My advice for moms, is don’t be hard on yourself. We’re all doing the best we can with whatever means we have. When schools first let out I had a colored chart and my plan was structured learning and six hours of homeschool for my boy, while my girl and I did craft projects around the house. Boy was I out of touch! The reality now is that screen time is only limited by the battery life on our phones and tablets, and I’m pretty sure there were days that my son skipped a meal because he was holed up in his room playing Fortnite, while I was so lost in my Tiger King Marathon I didn’t notice. There’s no such thing as a Pinterest mom. Do what works for you: take naps, laugh, cry, tell yourself, “it’s ok to not be ok.” And check in at least weekly with friends and family to keep some sense of normalcy. We are not machines, we’re human beings. Maybe this is a good time to let go of routines and expectations, and just be present.

Any tips for balancing work & motherhood?
Again, my advice is do what works for you. Prioritize things you don’t want to miss. For me–before the pandemic–it was date nights with my husband, my son’s football games, or things like playtime at the library with my daughter. I’m lucky that in thr nursing world we have 12 hour shifts, which are long days but if you work 3 shifts, that’s a full time gig, and you have 4 days left in the week to spend time with family.
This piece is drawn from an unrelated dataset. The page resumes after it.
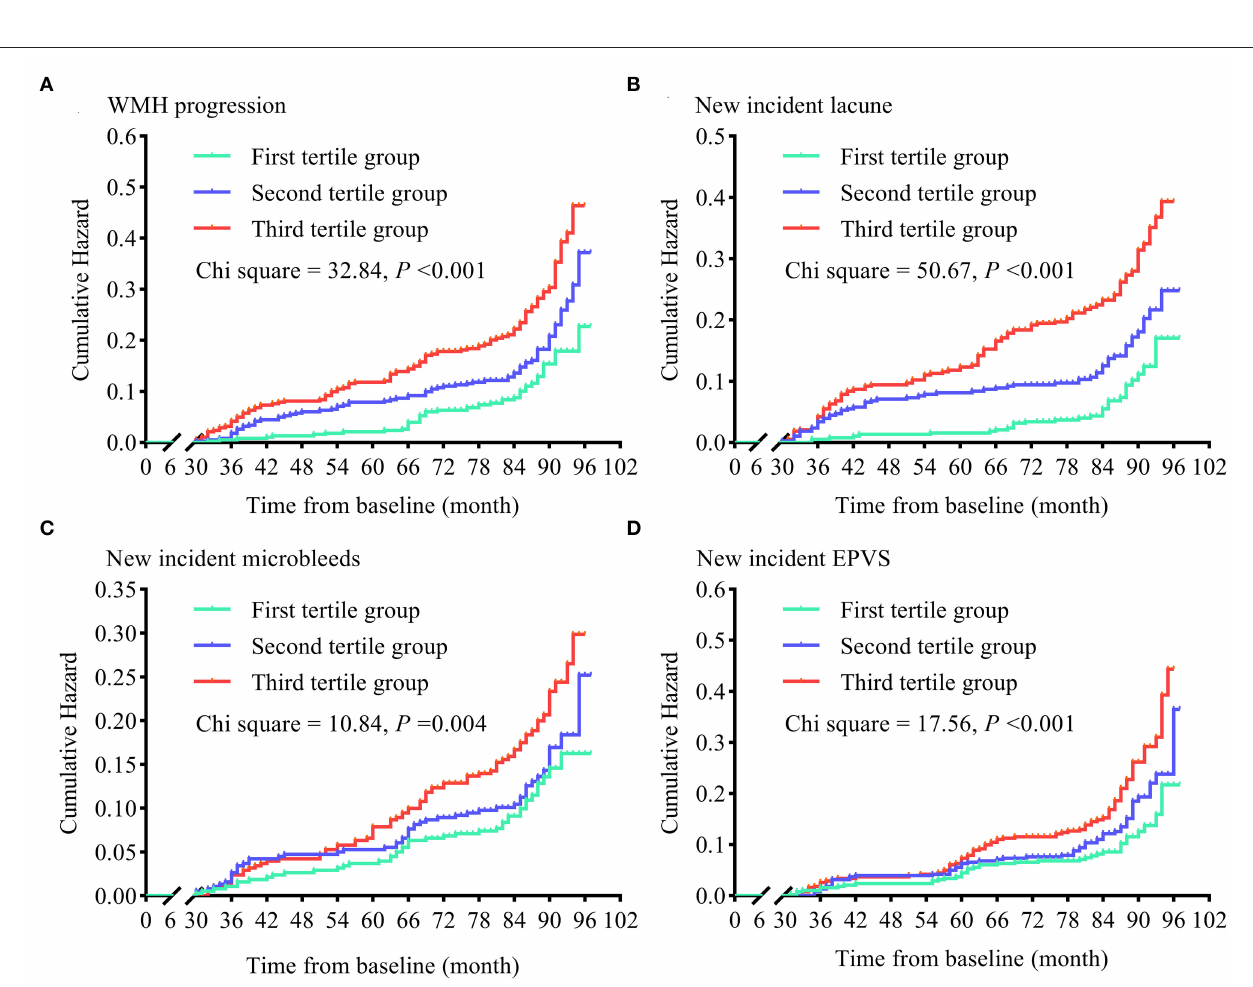
FIGURE 4 | Cumulative hazards of cerebral small vessel disease progression in tertile groups stratified by visit-to-visit sdLDL SD during the follow-up period. (A) Cumulative hazards of WMH progression. (B) Cumulative hazards of new-incident lacunes. (C) Cumulative hazards of new-incident microbleeds. (D) Cumulative hazards of new-incident EPVS. WMH, white matter hyperintensities; EPVS, enlarged perivascular space.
For moms working from home, I think it’d be good to work in timed hour increments. Then take a break, stretch, get back to your family for a little while. My son only has online school for 3 hours a day, and I realize that time frame is way more realistic in working more efficiently without losing your sanity.

kathy-nunez

What’s one thing you are doing for your mental health or to de-stress during this crisis?
I run three times a week. I was training for a marathon that got cancelled during the pandemic. I’m now working to maintain my mileage so I don’t lose any fitness for when my race is rescheduled in the fall. I enjoy my own thoughts and company, and it helps me stay sane during a time where so many things are beyond my control. I’d also like to add, I’ve discovered sound baths and I’m obsessed. The idea is Tibetan sound bowls played in different ways release vibrational hums that resonate throughout the body and release different chakras. I’ve never been great at meditation or yoga, I always spent savasana planning my dinner for the week. But sound baths are so great for drowning all the noise out. I use a sound bath playlist on Spotify, pop in headphones, put on a sleep mask and then it’s lights out. Such a peaceful way to get yourself grounded.